Monday, April 26, 2010

More Words

I joined a library. How's that for riveting prose? Action, suspense and word economy, all in one simple sentence that even has an active verb! At any rate, it's not quite four months into the year and I've read 15 novels -- five more since the previous post about my meager 2010 literacy-related accomplishments. Once could say I've fallen into something of an Updike-Chabon-Roth rut, so I've added some new spice to the precarious pile atop the nightstand. On deck: works from Cheever, Fahy, Harrison, et al.

"The Maples Stories" by John Updike: A collection of short stories told as a running narrative about the co-mingled lives of a husband and wife -- the Maples -- at points both significant and mundane. Originally published piecemeal in prominent literary magazines, "The Maples Stories" details the airy ceilings and heart-rending bottoms of a marriage that eventually fails through no fault of the two people trapped within it. Grade: 5 out of 5 dangling participles.

"Of the Farm" by John Updike: Another story about -- you guessed it -- marriage and the innate pain of relationships. The main character returns to his family's rural Pennsylvania farm, this time with his second wife and a newly acquired pre-teen stepson. Uninspiring episodes of grass-cutting and other extended passages of blandness ensue. Grade: 3 out of 5 dangling participles.

"Everyman" by Philip Roth: A rumination on dying and the years that lead a man to the doorstep of death. Roth's main character lives a full yet somehow incomplete life as a jeweler, serial husband, philanderer and overall good guy but ultimately finds himself broken and quite literally dissected by a surgeon's scalpel as a result of randomness and imperfect DNA. Grade: 4 out of 5 dangling participles.

"The Final Solution" by Michael Chabon: A short novel that felt unnecessarily long. Chabon is a master wordsmith, and he delivers again in that regard because most of the book is rife with almost too many beautiful sentences. However, the story itself seemed to lack his trademark neck-snapping wit. Grade: 3 out of 5 dangling participles.

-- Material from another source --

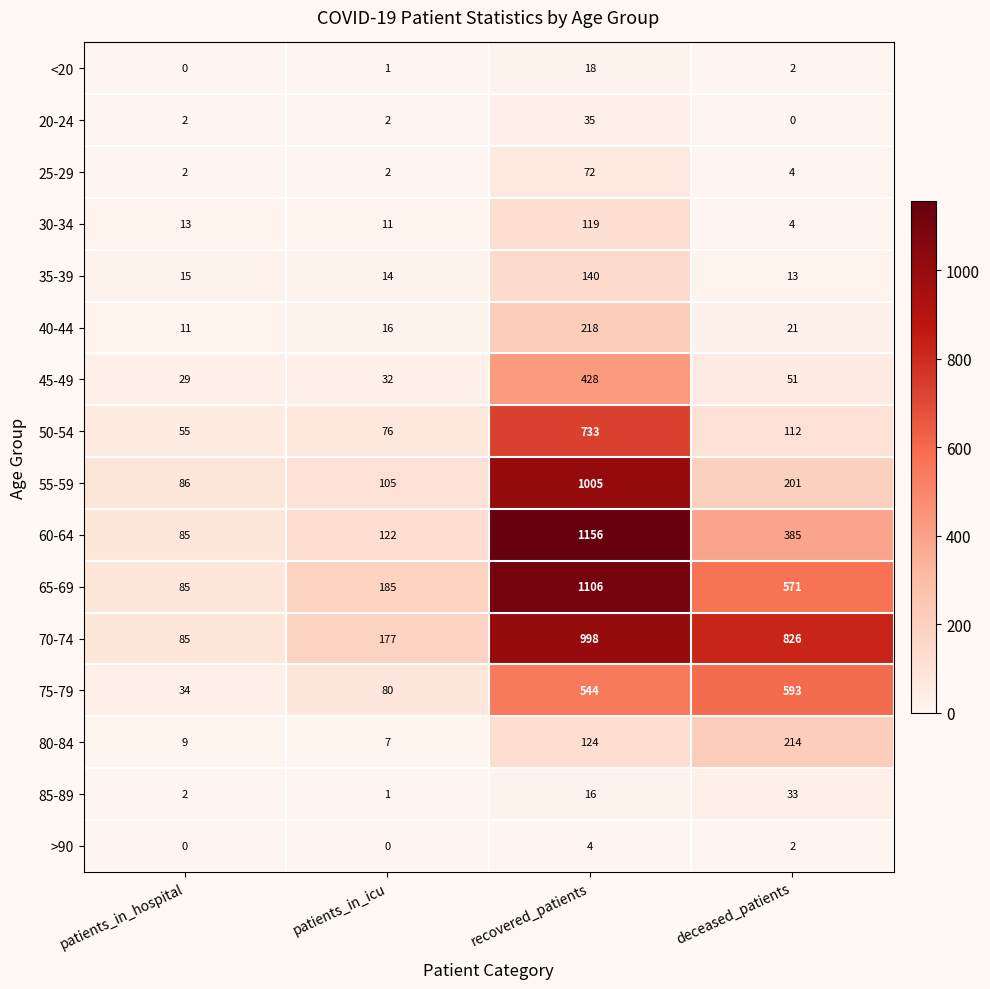

Where is 25-29 nearest to the value 37?

deceased_patients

"East of the Mountains" by David Guterson: Man gets terminal cancer. Man decides he doesn't want to rot to death in a long-term care facility. Man plots his own suicide by making it look like a hunting accident. Man leaves for final trip with his two hunting dogs. Things don't go quite as planned. The end. A wonderful read, other than some World War II back story that plods along but is nonetheless necessary in establishing the main character's principal motivation. Grade: 4.5 out of 5 dangling participles.